Это мы пели в певчих, и кто может и не полюбить такого могущества! А только изо всех из сих стукачей самый ловкий был один Назарко, поэт и мечтатель, который в самую последнюю минуту над гробом Маркела взъерошил себе на голове волосы и, закрутив косицы, вытянул вперед руку и произнес речь, да такую, шельма, отмахал наипрочувствованную речь, с хриями[45], и тропами, и метафорами, и синехдохами, что сразу со всем этим так он прямисенько и въехал в пшеничное сердце Домаси. Так она, бiдна сироточка, тут и влюбилась в него, як кошка, и он скоро же после сего учинился поп, и нарекся отец Назарий, и сел в Перегудах. Вот это уже был не такой, как жены его дед и батько, бо то были простяки и блюли только свои хапаньцы; ну, а сей, как только получил перегудинский приход, так и почал вмешиваться не в свои дела, а, главнейше всего, стал заступать в мою часть, и с самой преудивительнейшей еще стороны: например, вдруг он почал у людей на духу расспрашивать не то, что не думает ли кто коней красти, а все про якие-то другие думки и пустяки, вроде того, что «чи вы ото всех довольны живете, или чи не смущае вас кто ожидати лучшего, и як с вас становой добирает податки?» Помилуйте, к чему это такое? А когда же пошла до него на дух моя служителька Христина, которая, откровенно оказать, була себе такая… довольно прелеповатенькая, так он ее принял хуже, чем по «Чину явления истины», и так ее умаял своими расспросами, что та пришла и ревет, ибо говорит: «Усе люди ей смiялись: „чего се ее пiп одну так долго спрашивал“. И пошла она добирать в уме: „Хтось-то, каже, про мене все-таки пустяковины ему повыкладывал?“ Я ей говорю: „Да ну, уже оставь! Нехай он себе что хочет, то и думает!“ Так нет! все бидолаха плачет да сумуется:
– Як таки так: отчего ему все звесно, будто как он с нами тут жил вместе! – И сейчас на меня причина: – Нет, каже, я вже ж теперь не хочу с вами ни того, и ни этого, и просто жить на селе не желаю, а пойду в город и буду там, пока моей красы есть!

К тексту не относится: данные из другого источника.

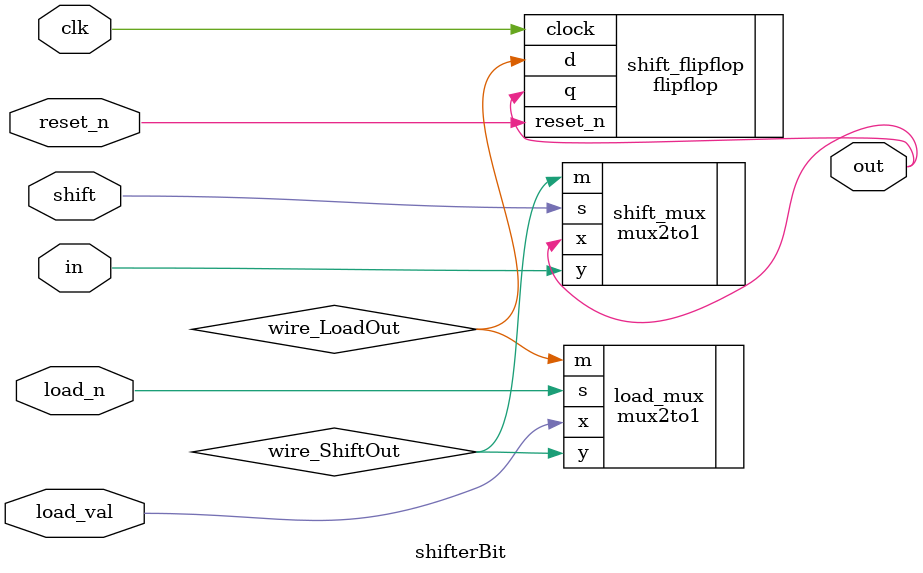
<source format=v>
module shifterBit(load_val, load_n, shift, in, out, clk, reset_n);
	input load_val, load_n, shift, in, clk, reset_n;
	output out;
	
	wire wire_ShiftOut, wireLoadOut;
	
	mux2to1 shift_mux(
			.x(out),
			.y(in),
			.s(shift),
			.m(wire_ShiftOut)
			);
			
	mux2to1 load_mux(
			.x(load_val),
			.y(wire_ShiftOut),
			.s(load_n),
			.m(wire_LoadOut)
			);
			
	flipflop shift_flipflop(
				.q(out),
				.d(wire_LoadOut),
				.clock(clk),
				.reset_n(reset_n)
				);
endmodule
</source>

– Ну и провались ты совсем скризь свiт, чертова баба, иди! А все-таки, знаете, досадительно это вмешательство и нарушение свободы кавалерской жизни. Но дома у меня все это недолго продолжалось, потому что Христя была жинка ласковая и потому скоро соскучилась и сама пришла и извинялася: «Що он там, каже, ни говори, а я одна боюсь, бо мне мертвы снятся, – нехай бог милует, – лучше опять будем по-прежнему». Но поп Назарко, продолжая все дальше да больше, начал уже испытывать людей до такой степени, що даже уж не только все мимотекущие прегрешения обследует, но и предбудущие намерения вопросит: «Чи не задумляешь ли чего прочего…» Вот! Люди, знаете, все испугалися и стали мне говорить: «Що се за нова поведенция, чого николи сего не було, и в законе божом про то не сказано!.. Вы, – говорят мне, – сами люди письменши: вы перед самим архиереем с свечой стояли – вам должно быть все свiтло; рассудите нам: про что се новый пiп нас надоумливает, а не то мы в другое село пойдем».

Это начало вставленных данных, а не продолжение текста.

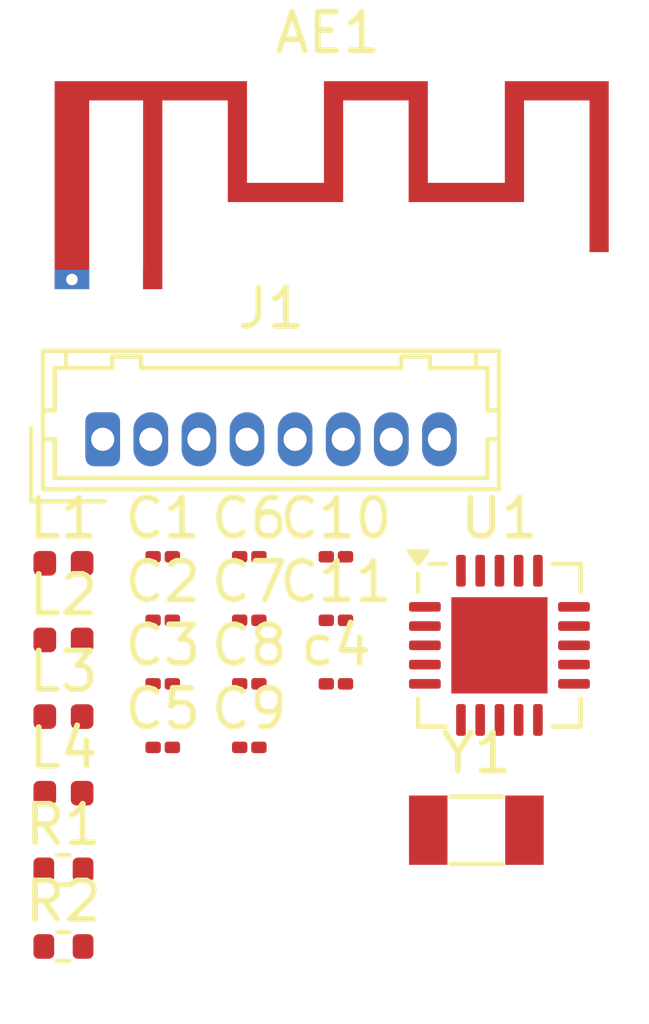
<source format=kicad_pcb>
(kicad_pcb
	(version 20240108)
	(generator "pcbnew")
	(generator_version "8.0")
	(general
		(thickness 1.6)
		(legacy_teardrops no)
	)
	(paper "A4")
	(layers
		(0 "F.Cu" signal)
		(31 "B.Cu" signal)
		(32 "B.Adhes" user "B.Adhesive")
		(33 "F.Adhes" user "F.Adhesive")
		(34 "B.Paste" user)
		(35 "F.Paste" user)
		(36 "B.SilkS" user "B.Silkscreen")
		(37 "F.SilkS" user "F.Silkscreen")
		(38 "B.Mask" user)
		(39 "F.Mask" user)
		(40 "Dwgs.User" user "User.Drawings")
		(41 "Cmts.User" user "User.Comments")
		(42 "Eco1.User" user "User.Eco1")
		(43 "Eco2.User" user "User.Eco2")
		(44 "Edge.Cuts" user)
		(45 "Margin" user)
		(46 "B.CrtYd" user "B.Courtyard")
		(47 "F.CrtYd" user "F.Courtyard")
		(48 "B.Fab" user)
		(49 "F.Fab" user)
		(50 "User.1" user)
		(51 "User.2" user)
		(52 "User.3" user)
		(53 "User.4" user)
		(54 "User.5" user)
		(55 "User.6" user)
		(56 "User.7" user)
		(57 "User.8" user)
		(58 "User.9" user)
	)
	(setup
		(pad_to_mask_clearance 0)
		(allow_soldermask_bridges_in_footprints no)
		(pcbplotparams
			(layerselection 0x00010fc_ffffffff)
			(plot_on_all_layers_selection 0x0000000_00000000)
			(disableapertmacros no)
			(usegerberextensions no)
			(usegerberattributes yes)
			(usegerberadvancedattributes yes)
			(creategerberjobfile yes)
			(dashed_line_dash_ratio 12.000000)
			(dashed_line_gap_ratio 3.000000)
			(svgprecision 4)
			(plotframeref no)
			(viasonmask no)
			(mode 1)
			(useauxorigin no)
			(hpglpennumber 1)
			(hpglpenspeed 20)
			(hpglpendiameter 15.000000)
			(pdf_front_fp_property_popups yes)
			(pdf_back_fp_property_popups yes)
			(dxfpolygonmode yes)
			(dxfimperialunits yes)
			(dxfusepcbnewfont yes)
			(psnegative no)
			(psa4output no)
			(plotreference yes)
			(plotvalue yes)
			(plotfptext yes)
			(plotinvisibletext no)
			(sketchpadsonfab no)
			(subtractmaskfromsilk no)
			(outputformat 1)
			(mirror no)
			(drillshape 1)
			(scaleselection 1)
			(outputdirectory "")
		)
	)
	(net 0 "")
	(net 1 "Net-(AE1-A)")
	(net 2 "GND")
	(net 3 "Net-(U1-DVDD)")
	(net 4 "VDD")
	(net 5 "Net-(U1-XC2)")
	(net 6 "Net-(U1-XC1)")
	(net 7 "Net-(U1-VDD_PA)")
	(net 8 "Net-(C10-Pad1)")
	(net 9 "Net-(C7-Pad1)")
	(net 10 "Net-(J1-Pin_4)")
	(net 11 "Net-(J1-Pin_5)")
	(net 12 "Net-(J1-Pin_3)")
	(net 13 "Net-(J1-Pin_7)")
	(net 14 "Net-(J1-Pin_6)")
	(net 15 "Net-(J1-Pin_2)")
	(net 16 "Net-(U1-ANT2)")
	(net 17 "Net-(U1-ANT1)")
	(net 18 "Net-(U1-IREF)")
	(footprint "Capacitor_SMD:C_01005_0402Metric" (layer "F.Cu") (at 120.1 75.9))
	(footprint "Connector_Hirose:Hirose_DF13-08P-1.25DSA_1x08_P1.25mm_Vertical" (layer "F.Cu") (at 118.54 72.85))
	(footprint "Capacitor_SMD:C_01005_0402Metric" (layer "F.Cu") (at 120.1 77.55))
	(footprint "Inductor_SMD:L_0402_1005Metric" (layer "F.Cu") (at 117.52 82.04))
	(footprint "Capacitor_SMD:C_01005_0402Metric" (layer "F.Cu") (at 120.1 79.2))
	(footprint "Resistor_SMD:R_0402_1005Metric" (layer "F.Cu") (at 117.52 86.02))
	(footprint "Resistor_SMD:R_0402_1005Metric" (layer "F.Cu") (at 117.52 84.03))
	(footprint "Capacitor_SMD:C_01005_0402Metric" (layer "F.Cu") (at 124.6 77.55))
	(footprint "Crystal:Crystal_SMD_3215-2Pin_3.2x1.5mm" (layer "F.Cu") (at 128.25 83))
	(footprint "Capacitor_SMD:C_01005_0402Metric" (layer "F.Cu") (at 120.1 80.85))
	(footprint "Package_DFN_QFN:QFN-20-1EP_4x4mm_P0.5mm_EP2.5x2.5mm" (layer "F.Cu") (at 128.85 78.2))
	(footprint "Inductor_SMD:L_0402_1005Metric" (layer "F.Cu") (at 117.52 80.05))
	(footprint "Capacitor_SMD:C_01005_0402Metric" (layer "F.Cu") (at 122.35 80.85))
	(footprint "Capacitor_SMD:C_01005_0402Metric" (layer "F.Cu") (at 124.6 75.9))
	(footprint "Inductor_SMD:L_0402_1005Metric" (layer "F.Cu") (at 117.52 76.07))
	(footprint "RF_Antenna:Texas_SWRA117D_2.4GHz_Right" (layer "F.Cu") (at 119.84 68.7))
	(footprint "Capacitor_SMD:C_01005_0402Metric" (layer "F.Cu") (at 124.6 79.2))
	(footprint "Inductor_SMD:L_0402_1005Metric" (layer "F.Cu") (at 117.52 78.06))
	(footprint "Capacitor_SMD:C_01005_0402Metric" (layer "F.Cu") (at 122.35 79.2))
	(footprint "Capacitor_SMD:C_01005_0402Metric" (layer "F.Cu") (at 122.35 75.9))
	(footprint "Capacitor_SMD:C_01005_0402Metric" (layer "F.Cu") (at 122.35 77.55))
)

</source>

Бачите, яка уже колобродь пошла! Уже и приход бросить согласны! Готово уголовное преступление!
XV
Знаете, я впал в думу, ибо вижу, что это щось такое, против чего мне надо в самоскорейшем времени что-то сделать! А что именно сделать, на то в моем «Чине явления истины» извествования нет! Думайте, пожалуйста, как никакая книга не может объять все разнообразные события жизни! Два только, вижу, есть выбора: идти мне и объясниться с Назаром и уговорить его, чтобы он все это оставил, но думаю: нет, он меня не послухает и еще спросит: «Откуда вам это известно?» и потом разведет свои хрии и метафоры. Нет; не годится спрашивать. А другой выбор был то, что написать на него донос, что он человек очень сомнительный. Но доноса я писать боялся и все пребывал в нерешительности, как вдруг я сам был позван непосредственно к самому губернатору, и тот меня спрашикает наедине про такую поэзию: знаю ли я песню: «Колысь було на Украинi добре було жiтi?» Я отвечаю:
– Прекрасно знаю, ваше превосходительство.
– А почему вы ее знаете?
– А потому, – говорю, – знаю, что у нас ее люди спiвают.
– А вы же про это доносили когда-нибудь?
– Нет, – отвечаю, – никогда не доносил.
– А для чего нет?
– Да що же тут доносить про такие пустяки?
– А слова какие: «добре було жити, як не знали наши дiды москалям служити?» Так это?
– Точно так, – отвечаю с удивлением и докладываю, что таких пiсен у нас много еще, а бывает и то, що еще и теперь люди новые пiсни слагают.